What the task asks: A word-for-word restatement of every entry is what is needed here.

Data extracts:
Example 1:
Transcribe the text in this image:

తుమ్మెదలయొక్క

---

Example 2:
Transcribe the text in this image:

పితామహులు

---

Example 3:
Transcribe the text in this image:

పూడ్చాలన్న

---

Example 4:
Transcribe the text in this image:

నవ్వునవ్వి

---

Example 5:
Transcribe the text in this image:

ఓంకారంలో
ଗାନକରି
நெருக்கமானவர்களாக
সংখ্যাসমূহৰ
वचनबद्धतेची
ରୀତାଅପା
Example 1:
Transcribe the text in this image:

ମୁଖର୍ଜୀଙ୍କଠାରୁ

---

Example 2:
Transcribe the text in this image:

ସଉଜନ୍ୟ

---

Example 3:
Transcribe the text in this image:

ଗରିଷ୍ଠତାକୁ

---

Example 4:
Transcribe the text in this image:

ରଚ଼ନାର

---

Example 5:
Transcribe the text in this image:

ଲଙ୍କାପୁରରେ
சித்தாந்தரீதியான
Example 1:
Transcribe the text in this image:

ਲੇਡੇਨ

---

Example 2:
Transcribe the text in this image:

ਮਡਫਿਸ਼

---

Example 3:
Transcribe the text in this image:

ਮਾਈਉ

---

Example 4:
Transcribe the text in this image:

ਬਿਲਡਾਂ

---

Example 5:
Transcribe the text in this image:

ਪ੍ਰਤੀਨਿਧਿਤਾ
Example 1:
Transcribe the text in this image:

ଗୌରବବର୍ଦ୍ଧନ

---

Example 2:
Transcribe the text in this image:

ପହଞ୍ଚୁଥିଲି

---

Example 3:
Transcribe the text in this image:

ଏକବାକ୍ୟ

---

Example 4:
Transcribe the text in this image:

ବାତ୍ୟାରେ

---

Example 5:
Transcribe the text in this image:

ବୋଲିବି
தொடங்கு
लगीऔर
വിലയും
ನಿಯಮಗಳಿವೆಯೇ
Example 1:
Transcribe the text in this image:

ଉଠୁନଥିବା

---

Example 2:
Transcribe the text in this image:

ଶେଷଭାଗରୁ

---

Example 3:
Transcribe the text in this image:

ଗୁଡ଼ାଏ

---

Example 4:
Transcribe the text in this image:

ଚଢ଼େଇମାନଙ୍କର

Output for this exercise:
Example 1:
Transcribe the text in this image:

తుమ్మెదలయొక్క

---

Example 2:
Transcribe the text in this image:

పితామహులు

---

Example 3:
Transcribe the text in this image:

పూడ్చాలన్న

---

Example 4:
Transcribe the text in this image:

నవ్వునవ్వి

---

Example 5:
Transcribe the text in this image:

ఓంకారంలో
ଗାନକରି
நெருக்கமானவர்களாக
সংখ্যাসমূহৰ
वचनबद्धतेची
ରୀତାଅପା
Example 1:
Transcribe the text in this image:

ମୁଖର୍ଜୀଙ୍କଠାରୁ

---

Example 2:
Transcribe the text in this image:

ସଉଜନ୍ୟ

---

Example 3:
Transcribe the text in this image:

ଗରିଷ୍ଠତାକୁ

---

Example 4:
Transcribe the text in this image:

ରଚ଼ନାର

---

Example 5:
Transcribe the text in this image:

ଲଙ୍କାପୁରରେ
சித்தாந்தரீதியான
Example 1:
Transcribe the text in this image:

ਲੇਡੇਨ

---

Example 2:
Transcribe the text in this image:

ਮਡਫਿਸ਼

---

Example 3:
Transcribe the text in this image:

ਮਾਈਉ

---

Example 4:
Transcribe the text in this image:

ਬਿਲਡਾਂ

---

Example 5:
Transcribe the text in this image:

ਪ੍ਰਤੀਨਿਧਿਤਾ
Example 1:
Transcribe the text in this image:

ଗୌରବବର୍ଦ୍ଧନ

---

Example 2:
Transcribe the text in this image:

ପହଞ୍ଚୁଥିଲି

---

Example 3:
Transcribe the text in this image:

ଏକବାକ୍ୟ

---

Example 4:
Transcribe the text in this image:

ବାତ୍ୟାରେ

---

Example 5:
Transcribe the text in this image:

ବୋଲିବି
தொடங்கு
लगीऔर
വിലയും
ನಿಯಮಗಳಿವೆಯೇ
Example 1:
Transcribe the text in this image:

ଉଠୁନଥିବା

---

Example 2:
Transcribe the text in this image:

ଶେଷଭାଗରୁ

---

Example 3:
Transcribe the text in this image:

ଗୁଡ଼ାଏ

---

Example 4:
Transcribe the text in this image:

ଚଢ଼େଇମାନଙ୍କର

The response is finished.